Portfolio Holdings
UX/UI Design, Mobile App Design
This case study focuses on improving the Portfolio Holdings page on Wealthsimple app where users review performance and manage multiple investments.
Portfolio Holdings
UX/UI Design, Mobile App Design
This case study focuses on improving the Portfolio Holdings page on Wealthsimple app where users review performance and manage multiple investments.
2025
UX/UI DESIGNER


Wealthsimple's original design prioritized information density over information hierarchy. By burying key ownership data and performance metrics under promotional content, the UI failed to support the user’s primary goal: at-a-glance portfolio health checks.
To understand real user frustrations with the existing portfolio experience, I conducted a qualitative audit of recent user reviews from the Google Play Store and the r/Wealthsimple Reddit community. These sources surfaced consistent patterns around discoverability, information overload, and difficulty accessing portfolio insights.
Users need to quickly understand the portfolio performance without reading everything.
Users managing multiple assets struggle to scan compare holdings
Users want to focus on one investment without losing context
Beginner Investors can feel overwhelmed by dense financial data
Research revealed that frustrations spanned across experience levels, from first-time investors to power users.



Users struggle to quickly access and scan their holdings due to dense layouts
Important portfolio information is buried beneath secondary or promotional content
Both new and experienced users report feeling overwhelmed when checking portfolio health
Users want faster, at-a-glance reassurance rather than detailed analysis upfront
Weak Information Hierarchy - Important data competes visually, slowing down decision-making
Static Layout - Every asset is presented in locked vertical list, allowing no way for users to prioritize, collapse and compare.
Lack of Asset Focus - The assets growth and decline are visually hard to distinguish making it difficult for users to quickly identify.
High Cognitive Load - Users must process too much information at once to understand performance.
The issue was not the amount of data, but how it was structured. Presenting all portfolio information at the same visual weight forced users to process too much at once, leading to confusion and slower comprehension.
Iteration 01:
The initial audit of the Portfolio page design displayed a flat interactive model that forces users to navigate through a dense vertical stack.
Key Refinements:
Modular Information Architecture: I transitioned from a rigid vertical list to a chunked, card-based layout.
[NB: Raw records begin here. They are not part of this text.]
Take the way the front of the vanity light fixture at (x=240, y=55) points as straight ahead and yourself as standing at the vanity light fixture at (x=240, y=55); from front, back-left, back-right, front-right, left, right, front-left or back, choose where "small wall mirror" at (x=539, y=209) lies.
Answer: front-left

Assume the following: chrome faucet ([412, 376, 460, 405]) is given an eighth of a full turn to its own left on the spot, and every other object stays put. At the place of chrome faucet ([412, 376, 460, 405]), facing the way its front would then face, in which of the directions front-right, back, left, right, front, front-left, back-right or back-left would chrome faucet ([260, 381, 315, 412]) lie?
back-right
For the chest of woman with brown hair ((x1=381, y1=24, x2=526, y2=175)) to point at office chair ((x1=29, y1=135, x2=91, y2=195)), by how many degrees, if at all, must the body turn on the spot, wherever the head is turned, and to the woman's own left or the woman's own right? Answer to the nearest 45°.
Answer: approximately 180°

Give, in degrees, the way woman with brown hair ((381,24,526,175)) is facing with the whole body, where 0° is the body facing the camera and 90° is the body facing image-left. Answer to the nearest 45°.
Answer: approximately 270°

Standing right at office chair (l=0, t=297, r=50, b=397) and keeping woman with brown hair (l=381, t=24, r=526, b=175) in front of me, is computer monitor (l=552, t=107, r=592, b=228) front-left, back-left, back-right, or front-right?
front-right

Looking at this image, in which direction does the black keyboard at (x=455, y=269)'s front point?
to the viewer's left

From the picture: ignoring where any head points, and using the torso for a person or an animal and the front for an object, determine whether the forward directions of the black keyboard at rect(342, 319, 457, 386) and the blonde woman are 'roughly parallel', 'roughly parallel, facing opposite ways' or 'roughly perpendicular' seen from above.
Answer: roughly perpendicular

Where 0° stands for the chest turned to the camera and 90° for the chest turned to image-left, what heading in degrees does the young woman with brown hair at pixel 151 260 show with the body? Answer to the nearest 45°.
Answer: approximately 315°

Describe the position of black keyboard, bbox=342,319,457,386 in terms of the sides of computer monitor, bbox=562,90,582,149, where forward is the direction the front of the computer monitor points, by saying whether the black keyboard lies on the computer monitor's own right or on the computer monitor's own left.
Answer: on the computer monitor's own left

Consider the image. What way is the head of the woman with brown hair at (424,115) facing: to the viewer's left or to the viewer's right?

This reduces cognitive load by allowing users to process assets individually rather than being overwhelmed by a dense data grid
Progressive Disclosure: I introduced an expanded state for active holdings. This uses the principle of progressive disclosure to keep the main UI clean while surfacing deep-dive metrics
Experimentation: During this stage, I experimented with replacing 'Share Count' with 'Portfolio Weight' (%) to see if it's more strategically valuable
Iteration 02:
While my iteration 1 experimented with 'Portfolio Weight' for a macro-financial view, I pivoted back to 'Share Count' in the final version. Through self-audit, I identified that ownership clarity is the primary mental model for retail investors, and surfacing shares directly reduces the mental math required for "at-a-glance" health checks.
Key Refinement:
The Pivot: I prioritized ownership by replacing the 'Weight' with 'Share Count'. For real investors to know how many units they own
Designed to help users make faster investment decisions by prioritizing high-yield assets.